3 one-hour lectures and 1 one-hour tutorial per week.
2 two-hour examination (50%) and continuous assessment (50%).

HI 2512 - CONQUERING A CONTINENT : AMERICA, c1800-1900
Credit Points
30
Course Coordinator
Dr E Ranson

Pre-requisites

Available only to students in Programme Year 2 or above.

Overview

This course examines the political, social and cultural history of the United States from the ratification of the Constitution (1789) and the Age of Jefferson to the Spanish-American War (1898). Major themes will include: the rise and fall of political parties; the impact of key Supreme Court decisions; sectionalism, expansion and the Frontier Thesis; the causes, progress and consequences of the Civil War; slavery, abolition and changing race relations; foreign relations and the changing international standing of the United States.

3 one-hour lectures and 1 one-hour tutorial per week.

1 two-hour written examination (50%) and continuous assessment (50%).

Level 4

HI 4015 - SPECIAL SUBJECT I
Credit Points
30
Course Coordinator
Contact Department

Pre-requisites

Available only to Senior Honours candidates in History.

Overview

An intensive study of a limited historical theme, problem or period on the basis of prescribed primary sources and other materials. Precise details of the subjects available reflecting current research interests of staff, will be announced to Honours candidates during the preceding session. Topics covered in previous years include Canon Law and Lawyers in the Middle Ages; Scotland, England and Ireland 1286-1329; The Anglo-Scottish Frontier in the Later Middle Ages; The Revival of Millenariansism in Post-Reformation Britain, Europe & America; Irish Political Thought; Scotland, England and The Acts of Union, 1707; The American Revolution; The French Revolution; The Scot in Canada; The Indian Mutiny, 1857; Women, Work and Welfare in Europe c 1918-39; The USA in the 1920s; Politics and Culture during the Wilson Years: Britain c. 1956-76.
2 one-and-a-half to two-hour seminars per week.
1 three-hour written examination (100%).

HI 4016 - SOURCES AND METHODS IN ECONOMIC HISTORY
Credit Points
30
Course Coordinator
Dr R Perren

Pre-requisites

Available only to students in Programme Year 3 or above.

Overview

This course aims to provide an understanding and appreciation of the sources from which Economic History is written and various methods used to analyse and interpret these sources.
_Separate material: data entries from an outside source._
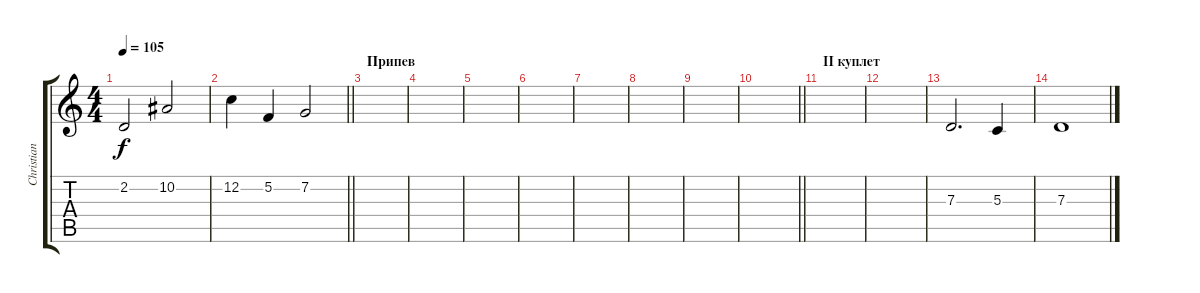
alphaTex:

\track ("Christian Lorenz" "Christian ") {instrument pad2warm}
\staff {score tabs}
\tuning (E4 C4 G3 C3 G2 C2) {hide}
\ts (4 4)
\tempo 105
\clef g2
\ks c
2.2.2{dy f} 10.2.2 |
\barLineRight lightlight
12.2.4 5.2.4 7.2.2 |
\section ("" "Припев")
|
|
|
|
|
|
|
\barLineRight lightlight
|
\section ("" "II куплет")
|
|
7.3.2{d} 5.3.4 |
7.3.1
It begins with an introduction to statistical methods and a critical survey of a selection of sources. There is a survey of some of the literature contrasting the divergence between the New Economic History and more traditional methods. Students also use the University computing system to analyse some historical data and apply their knowledge of statistical techniques.
3 one-hour lectures and 1 computing class per week.
1 three-hour written examination (100%).

HI 4512 - SPECIAL SUBJECT II
Credit Points
30
Course Coordinator
Dr E Ranson

Pre-requisites

Available only to Senior Honours candidates in History.

Overview

A dissertation of about 10,000 words on a topic normally related to that studied in HI 4015.
Each student will be assigned a supervisor, who will make available regular consultation times.
Dissertation (100%).

HI 4513 - GENERAL HISTORICAL PROBLEMS
Credit Points
30
Course Coordinator
Mr T Brotherstone

Pre-requisites

Available only to Senior Honours candidates in History.

Overview

Problems of historical scholarship including the history of historical research, historiography, philosophy of history, links with other academic disciplines, and the relevance of history to the outside world.
6 two-hour seminars.
1 two-hour written examination (70%) and continuous assessment: 1 essay (30%).